→ The data
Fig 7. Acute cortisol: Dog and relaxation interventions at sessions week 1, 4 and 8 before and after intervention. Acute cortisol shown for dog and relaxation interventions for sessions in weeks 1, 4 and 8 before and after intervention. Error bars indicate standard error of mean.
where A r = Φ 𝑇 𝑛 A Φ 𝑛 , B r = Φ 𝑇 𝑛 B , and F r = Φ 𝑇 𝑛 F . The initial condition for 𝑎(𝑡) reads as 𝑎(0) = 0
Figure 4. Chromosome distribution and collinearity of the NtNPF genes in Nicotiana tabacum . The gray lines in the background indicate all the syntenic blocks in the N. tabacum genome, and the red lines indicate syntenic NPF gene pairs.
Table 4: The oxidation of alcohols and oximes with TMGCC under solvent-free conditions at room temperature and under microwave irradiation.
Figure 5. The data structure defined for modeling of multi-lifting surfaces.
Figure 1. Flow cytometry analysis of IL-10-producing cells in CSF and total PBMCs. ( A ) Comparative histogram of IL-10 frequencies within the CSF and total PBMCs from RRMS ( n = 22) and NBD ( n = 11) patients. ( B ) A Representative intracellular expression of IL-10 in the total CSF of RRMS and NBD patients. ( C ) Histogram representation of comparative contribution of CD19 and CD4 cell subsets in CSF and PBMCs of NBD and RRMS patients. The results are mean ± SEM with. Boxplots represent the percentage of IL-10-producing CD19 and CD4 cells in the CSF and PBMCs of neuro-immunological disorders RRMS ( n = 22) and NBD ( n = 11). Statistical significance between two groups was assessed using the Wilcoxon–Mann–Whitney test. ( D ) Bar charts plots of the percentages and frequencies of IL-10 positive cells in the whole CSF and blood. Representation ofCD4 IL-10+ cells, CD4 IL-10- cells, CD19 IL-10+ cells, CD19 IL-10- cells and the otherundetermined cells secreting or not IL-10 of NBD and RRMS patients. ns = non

→ Work item
The records above are to be output in full and without error.

→ Reply to the task
Fig 7. Acute cortisol: Dog and relaxation interventions at sessions week 1, 4 and 8 before and after intervention. Acute cortisol shown for dog and relaxation interventions for sessions in weeks 1, 4 and 8 before and after intervention. Error bars indicate standard error of mean.
where A r = Φ 𝑇 𝑛 A Φ 𝑛 , B r = Φ 𝑇 𝑛 B , and F r = Φ 𝑇 𝑛 F . The initial condition for 𝑎(𝑡) reads as 𝑎(0) = 0
Figure 4. Chromosome distribution and collinearity of the NtNPF genes in Nicotiana tabacum . The gray lines in the background indicate all the syntenic blocks in the N. tabacum genome, and the red lines indicate syntenic NPF gene pairs.
Table 4: The oxidation of alcohols and oximes with TMGCC under solvent-free conditions at room temperature and under microwave irradiation.
Figure 5. The data structure defined for modeling of multi-lifting surfaces.
Figure 1. Flow cytometry analysis of IL-10-producing cells in CSF and total PBMCs. ( A ) Comparative histogram of IL-10 frequencies within the CSF and total PBMCs from RRMS ( n = 22) and NBD ( n = 11) patients. ( B ) A Representative intracellular expression of IL-10 in the total CSF of RRMS and NBD patients. ( C ) Histogram representation of comparative contribution of CD19 and CD4 cell subsets in CSF and PBMCs of NBD and RRMS patients. The results are mean ± SEM with. Boxplots represent the percentage of IL-10-producing CD19 and CD4 cells in the CSF and PBMCs of neuro-immunological disorders RRMS ( n = 22) and NBD ( n = 11). Statistical significance between two groups was assessed using the Wilcoxon–Mann–Whitney test. ( D ) Bar charts plots of the percentages and frequencies of IL-10 positive cells in the whole CSF and blood. Representation ofCD4 IL-10+ cells, CD4 IL-10- cells, CD19 IL-10+ cells, CD19 IL-10- cells and the otherundetermined cells secreting or not IL-10 of NBD and RRMS patients. ns = non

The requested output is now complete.